▸ WHAT THE EXERCISE ASKS
Only the lines below from the one that holds "ance demo on 28 March" through the one that holds "April 12, 2009, 4:23pm" should appear in the answer, copied exactly, end lines included and pictures omitted.

▸ RECORDS FOR PROCESSING
>>>>>
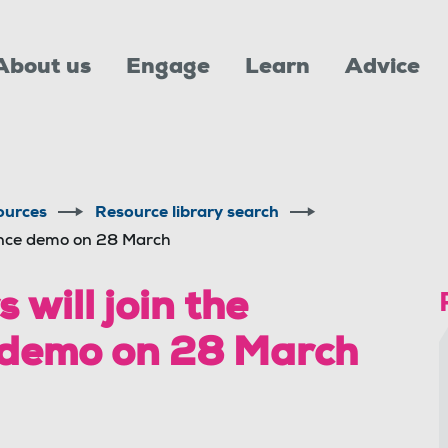
About us
Engage
Learn
Advice
ources
Resource library search
ance demo on 28 March
ill join the
 demo on 28 March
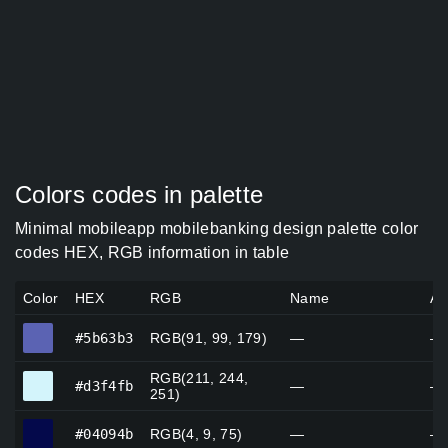
Colors codes in palette
Minimal mobileapp mobilebanking design palette color
codes HEX, RGB information in table
Color
HEX
RGB
Name
Al
#5b63b3
#5b63b3
RGB(91, 99, 179)
—
—
RGB(211, 244,
#d3f4fb
#d3f4fb
—
—
251)
#04094b
#04094b
RGB(4, 9, 75)
—
—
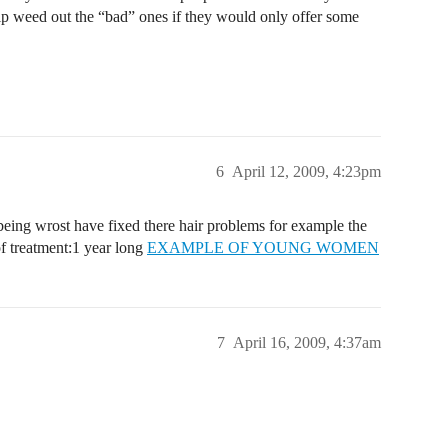
elp weed out the “bad” ones if they would only offer some
6
April 12, 2009, 4:23pm
 being wrost have fixed there hair problems for example the
f treatment:1 year long
EXAMPLE OF YOUNG WOMEN
7
April 16, 2009, 4:37am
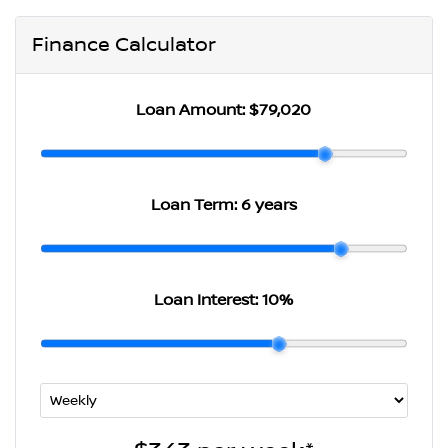
Finance Calculator
Loan Amount:
$79,020
Loan Term:
6 years
Loan Interest:
10
%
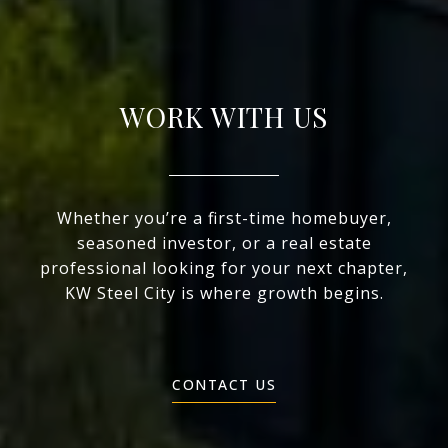
WORK WITH US
Whether you’re a first-time homebuyer,
seasoned investor, or a real estate
professional looking for your next chapter,
KW Steel City is where growth begins.
CONTACT US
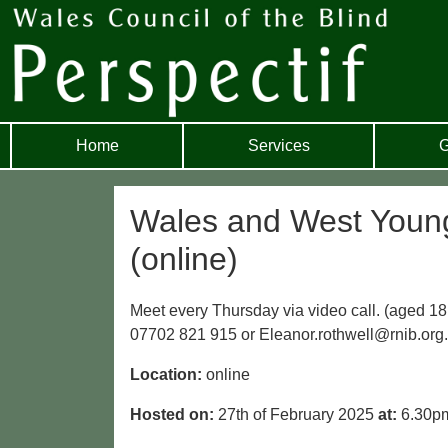
Home
Services
G
Wales and West Young 
(online)
Meet every Thursday via video call. (aged 18
07702 821 915 or Eleanor.rothwell@rnib.org
Location:
online
Hosted on:
27th of February 2025
at:
6.30p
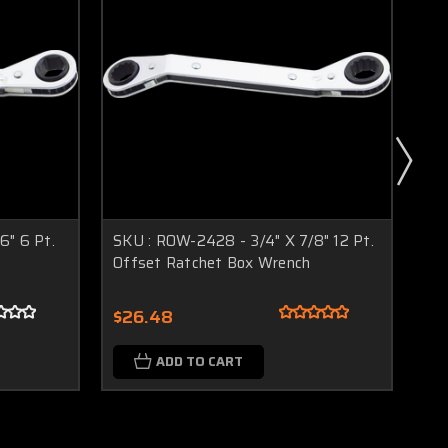
6" 6 Pt.
SKU : ROW-2428 - 3/4" X 7/8" 12 Pt.
SK
Offset Ratchet Box Wrench
Pt
$26.48
$2
ADD TO CART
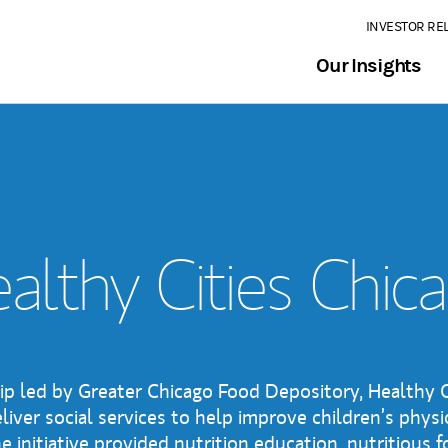
INVESTOR RE
Our Insights
althy Cities Chic
ip led by Greater Chicago Food Depository, Healthy C
liver social services to help improve children’s physi
 initiative provided nutrition education, nutritious 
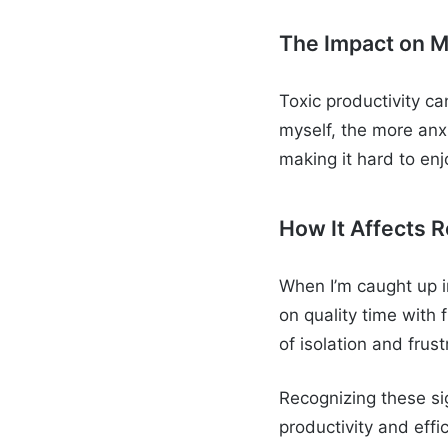
The Impact on M
Toxic productivity ca
myself, the more anx
making it hard to enjo
How It Affects R
When I’m caught up in
on quality time with
of isolation and fru
Recognizing these si
productivity and effi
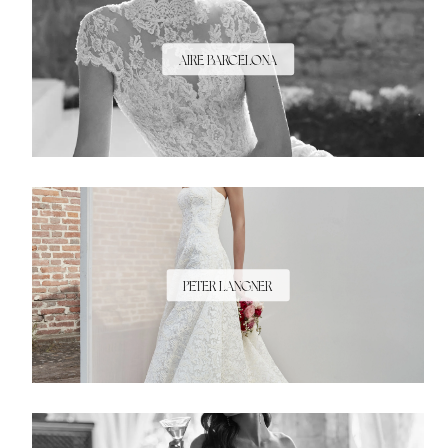
AIRE BARCELONA
PETER LANGNER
<<<<<
▸ WRITTEN RESPONSE
ance demo on 28 March
ill join the
 demo on 28 March
Colors codes in palette
Minimal mobileapp mobilebanking design palette color
codes HEX, RGB information in table
Color
HEX
RGB
Name
Al
#5b63b3
#5b63b3
RGB(91, 99, 179)
—
—
RGB(211, 244,
#d3f4fb
#d3f4fb
—
—
251)
#04094b
#04094b
RGB(4, 9, 75)
—
—
elp weed out the “bad” ones if they would only offer some
6
April 12, 2009, 4:23pm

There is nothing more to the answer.